Review of Meek's Cutoff (2011) by Marc L — 13 Feb 2012
Avant que la conquête de l'Ouest ne puisse livrer son quota de desperados et d'attaques de diligence, il a bien fallu le créer, cet "Ouest". Et ce sont d'humbles pionniers qui s'en chargèrent durant la première moitié du 19ème siècle.
C'est de ce fait historique que traite "La dernière piste", de trois familles qui, en essayant de rejoindre l'Orégon à travers les steppes de l'ouest, empruntent un supposé raccourci conseillé par le trappeur qui les accompagne, s'égarent et capturent un Peau-Rouge, ennemi mortel de l'homme blanc mais aussi - peut-être - unique possibilité de sortir vivant de la steppe.
Voilà donc un "Western" - comment voulez-vous l'appeler autrement ? - qui prend le concept même du Western à rebrousse-poils.
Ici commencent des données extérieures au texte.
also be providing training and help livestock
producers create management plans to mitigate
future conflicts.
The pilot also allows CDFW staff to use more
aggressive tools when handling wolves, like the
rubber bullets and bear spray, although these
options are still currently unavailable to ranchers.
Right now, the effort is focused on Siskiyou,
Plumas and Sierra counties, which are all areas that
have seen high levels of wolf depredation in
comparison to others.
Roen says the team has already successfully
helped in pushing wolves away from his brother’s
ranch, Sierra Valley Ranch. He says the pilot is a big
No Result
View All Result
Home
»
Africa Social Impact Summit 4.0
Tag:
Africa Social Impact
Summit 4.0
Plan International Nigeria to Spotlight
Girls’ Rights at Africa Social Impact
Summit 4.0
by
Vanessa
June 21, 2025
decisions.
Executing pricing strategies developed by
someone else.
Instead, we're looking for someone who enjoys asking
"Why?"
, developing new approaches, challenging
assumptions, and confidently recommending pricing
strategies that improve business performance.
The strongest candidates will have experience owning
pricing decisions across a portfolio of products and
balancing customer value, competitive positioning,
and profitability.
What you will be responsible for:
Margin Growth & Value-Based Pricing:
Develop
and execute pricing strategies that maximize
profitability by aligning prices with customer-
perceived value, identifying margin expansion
Pas de règlements de compte à Ok Corall, pas de chevauchée fantastique ou de train qui sifflera trois fois : la réalisatrice préfère s'attarder sur le banalité des actes du quotidien (coudre, faire du feu, manger, lire la bible,.
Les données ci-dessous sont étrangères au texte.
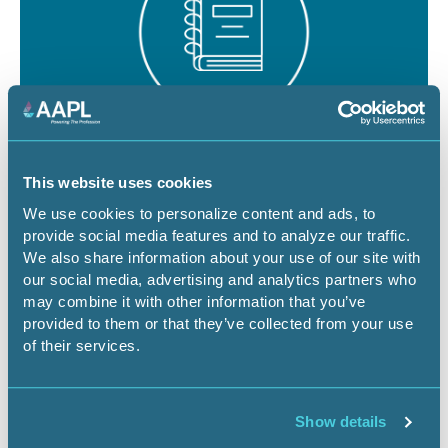
August 19 - 21, 2026
18 CEU
This website uses cookies
RPL/CPL Certification Exam Review -
We use cookies to personalize content and ads, to
provide social media features and to analyze our traffic.
Denver
We also share information about your use of our site with
our social media, advertising and analytics partners who
CO-Denver
Certification Exam Review
may combine it with other information that you’ve
provided to them or that they’ve collected from your use
of their services.
Register Now
Show details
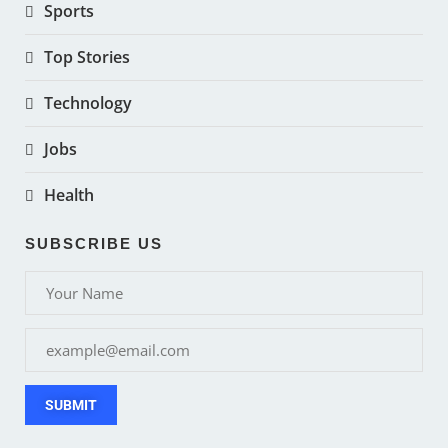
Sports
Top Stories
Technology
Jobs
Health
SUBSCRIBE US
SUBMIT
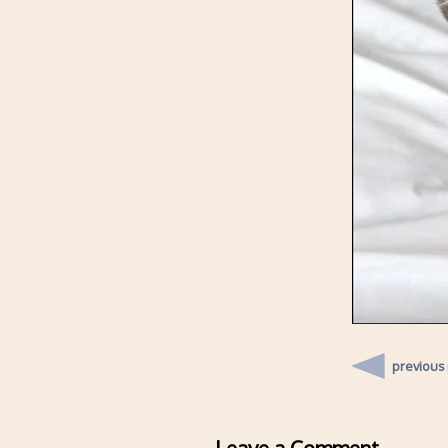
previous
Leave a Comment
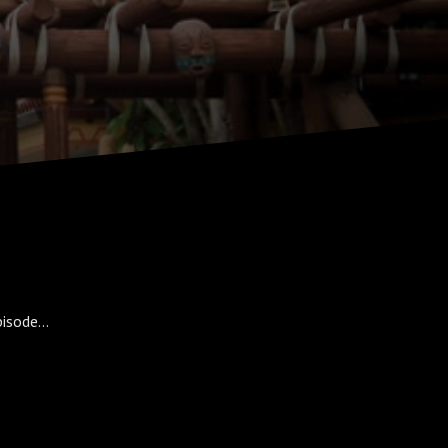
isode...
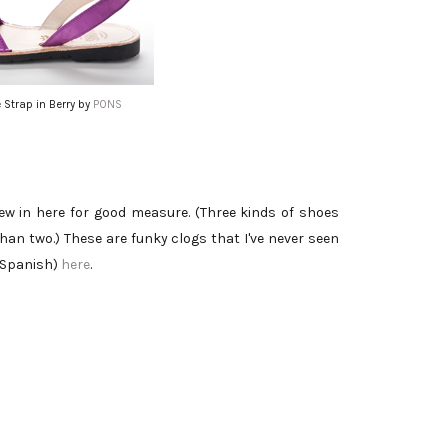
 Strap in Berry by
PONS
rew in here for good measure. (Three kinds of shoes
han two.) These are funky clogs that I've never seen
 Spanish)
here
.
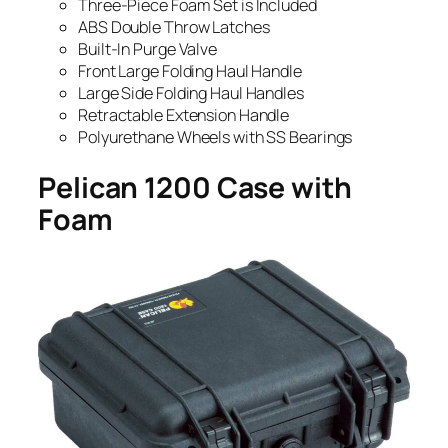
Three-Piece Foam Set is Included
ABS Double Throw Latches
Built-In Purge Valve
Front Large Folding Haul Handle
Large Side Folding Haul Handles
Retractable Extension Handle
Polyurethane Wheels with SS Bearings
Pelican 1200 Case with
Foam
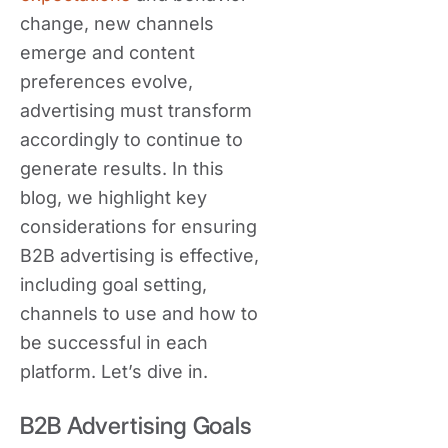
change, new channels
emerge and content
preferences evolve,
advertising must transform
accordingly to continue to
generate results. In this
blog, we highlight key
considerations for ensuring
B2B advertising is effective,
including goal setting,
channels to use and how to
be successful in each
platform. Let’s dive in.
B2B Advertising Goals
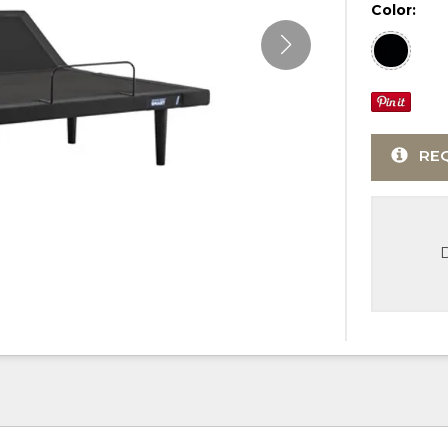
Color:
RE
D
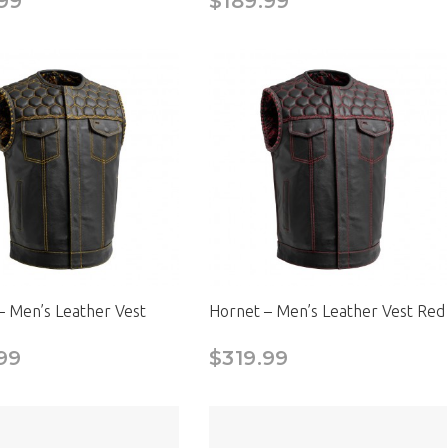
99
$189.99
– Men’s Leather Vest
Hornet – Men’s Leather Vest Red
99
$319.99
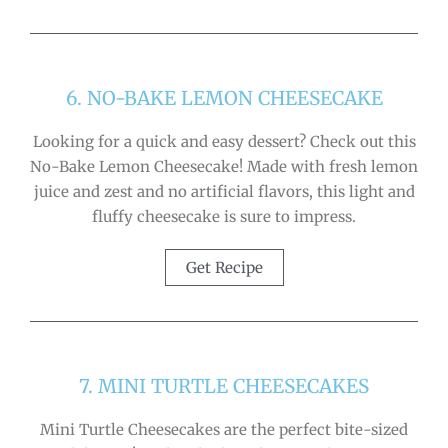
6. NO-BAKE LEMON CHEESECAKE
Looking for a quick and easy dessert? Check out this
No-Bake Lemon Cheesecake! Made with fresh lemon
juice and zest and no artificial flavors, this light and
fluffy cheesecake is sure to impress.
Get Recipe
7. MINI TURTLE CHEESECAKES
Mini Turtle Cheesecakes are the perfect bite-sized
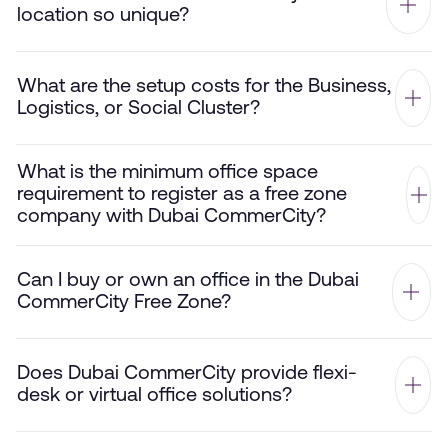
location so unique?
What are the setup costs for the Business,
Logistics, or Social Cluster?
What is the minimum office space
requirement to register as a free zone
company with Dubai CommerCity?
Can I buy or own an office in the Dubai
CommerCity Free Zone?
Does Dubai CommerCity provide flexi-
desk or virtual office solutions?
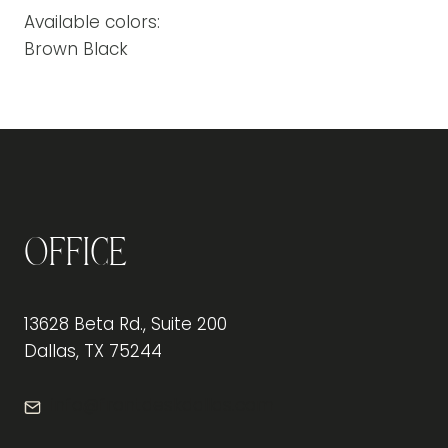
Available colors:
Brown Black
Office
13628 Beta Rd., Suite 200
Dallas, TX 75244
info@frontdeskdallas.com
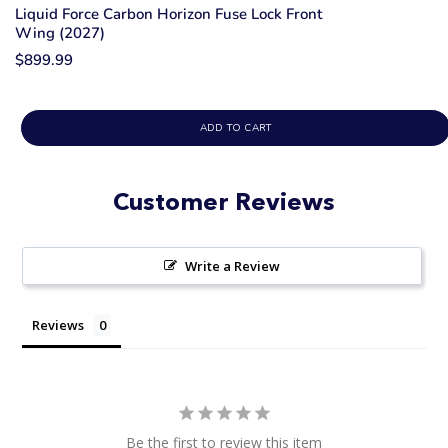
Liquid Force Carbon Horizon Fuse Lock Front
Wing (2027)
$899.99
ADD TO CART
Customer Reviews
Write a Review
Reviews
Be the first to review this item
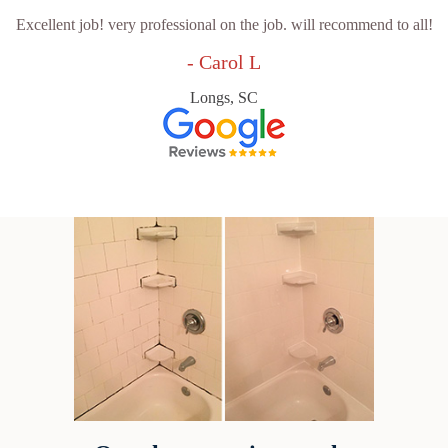
Excellent job! very professional on the job. will recommend to all!
- Carol L
Longs, SC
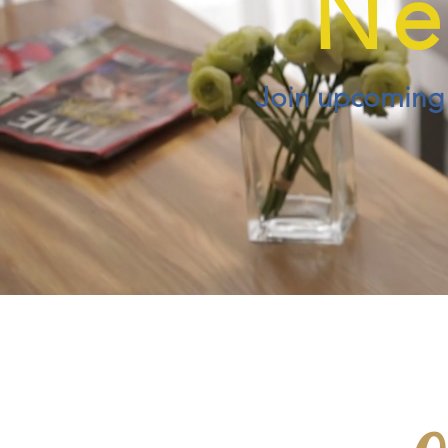
Ne
Join upcoming e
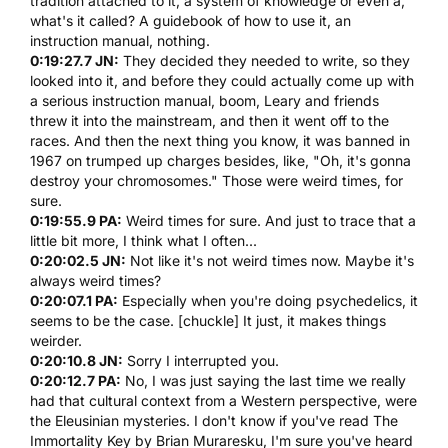
tradition attached to it, a system of knowledge or even a,
what's it called? A guidebook of how to use it, an
instruction manual, nothing.
0:19:27.7 JN:
They decided they needed to write, so they
looked into it, and before they could actually come up with
a serious instruction manual, boom, Leary and friends
threw it into the mainstream, and then it went off to the
races. And then the next thing you know, it was banned in
1967 on trumped up charges besides, like, "Oh, it's gonna
destroy your chromosomes." Those were weird times, for
sure.
0:19:55.9 PA:
Weird times for sure. And just to trace that a
little bit more, I think what I often...
0:20:02.5 JN:
Not like it's not weird times now. Maybe it's
always weird times?
0:20:07.1 PA:
Especially when you're doing psychedelics, it
seems to be the case. [chuckle] It just, it makes things
weirder.
0:20:10.8 JN:
Sorry I interrupted you.
0:20:12.7 PA:
No, I was just saying the last time we really
had that cultural context from a Western perspective, were
the Eleusinian mysteries. I don't know if you've read The
Immortality Key by Brian Muraresku, I'm sure you've heard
..), les enjeux les plus brûlants de l'odyssée concerneront la recherche d'un point d'eau ou la descente périlleuse d'un talus en chariot bâché, tandis que les traditionnelles figures viriles et héroïques, toujours prêtes à jouer du colt, se trouvent totalement démunies face à l'adversité.
Ce sont les femmes, d'ordinaire réduites au rang de faire-valoir dans les western à l'ancienne, qui détiennent éventuellement la solution. Non pas par leur tolérance innée - elle reste toute relative vis-à-vis de l'Indien - mais par leur capacité à s'adapter à l'imprévu et au renversement des valeurs établies.
Tout cela dans une atmosphère plombée, crépusculaire et davantage tourné vers la réflexion intérieure que vers l'action. Vision très personnelle d'un genre cinématographique aujourd'hui centenaire, "La dernière piste" réclame que le spectateur adopte un point de vue centré sur les personnages et néglige toute vision globale, qu'elle soit contextuelle ou géographique, à l'instar du type de prise de vue privilégié par Kelly Reichart (pas de CinemaScope, les paysages semblent dès lors plus "reserrés"), à l'opposé du format en vigueur dans les Western.
Voilà donc un pari cinématographique audacieux et, dans un certain sens, réussi...mais pour être allé au bout de sa vision artisitque, le film, lui, reste malheureusement fort ennuyeux.